- Directed by: Sergei Gerasimov
- Written by: Sergei Gerasimov Zinoviya Markina Mikhail Vitukhnovsky
- Cinematography: Aleksandr Gintsburg Aleksandr Zavyalov
- Production company: Lenfilm Studio
- Release date: 1 May 1938;
- Country: Soviet Union
- Language: Russian

= Komsomolsk (film) =

Komsomolsk or The Frozen North (also known a City of Youth) is a 1938 Soviet drama film directed by Sergei Gerasimov. Made by Lenfilm, it is a propaganda work set against the backdrop of the construction of the new city of Komsomolsk. Although the film portrays this as the work of the Young Communist volunteers, it was in reality built largely by Gulag prisoners.

==Plot==
The year is 1932, and the Soviet state is developing at an exceptionally rapid pace. Numerous young men and women, who have joined the Komsomol, travel to the Amur region to build a new, vibrant city named in honor of their organization. However, not everyone shares the enthusiasm for strenuous labor based on unconditional trust into authorities.
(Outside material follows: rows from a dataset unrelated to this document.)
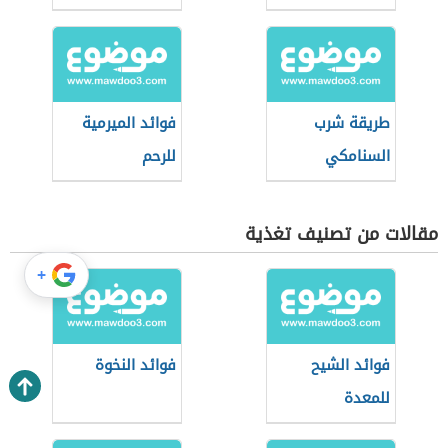
طريقة شرب
فوائد الميرمية
السنامكي
للرحم
مقالات من تصنيف تغذية
+
فوائد الشيح
فوائد النخوة
للمعدة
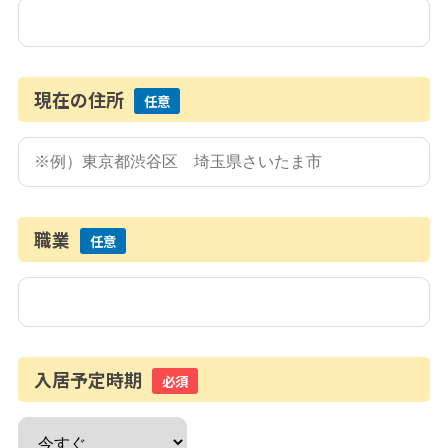
現在の住所
任意
職業
任意
入居予定時期
必須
Among them is a saboteur determined to disrupt the construction plans.

==Cast==
- Pyotr Aleynikov as Pyotr
- Sergei Gerasimov
- Yevgeniya Golynchik as Cossack Woman
- Bari Haydarov as Kilia
- Leonid Kmit
- Stepan Krylov as Subotin
- Nikolay Kryuchkov as Andrei Sazanov
- Viktor Kulakov as Chekanov
- Ivan Kuznetsov as Butsenko
- Tamara Makarova as Natasha Solovyeva
- Aleksandra Matveeva as Klavka
- Zula Nakhashkiyev as Kilia's Father
- Ivan Novoseltsev as Vladimir Solovyev
- A. Polibin as Organizer of Construction
- G. Shenov as Mavrin
- Valentina Telegina as Motya
- Pavel Volkov as Stepan Nikitich
- Georgi Zhzhyonov

== Western reception ==
The movie played at the Cameo in New York City. The New York Times reported: "The story itself, in detail, is as bewildering as the Siberian night. This observer uncertainly believes that it has something to do with a young wife who joins her recalcitrant husband at Komsomolsk, quarrels with him, works in the kitchen, bears a child, and eventually captures the inevitable saboteurs. Who the latter are and why, goodness only knows! The only certainty is that the power plant gets build, the ship launched (What ship? Don't ask) and the husband and wife are reunited."

== Bibliography ==
- Anna M. Cienciala, Wojciech Materski & N. S. Lebedeva. Katyn: A Crime Without Punishment. Yale University Press, 2008.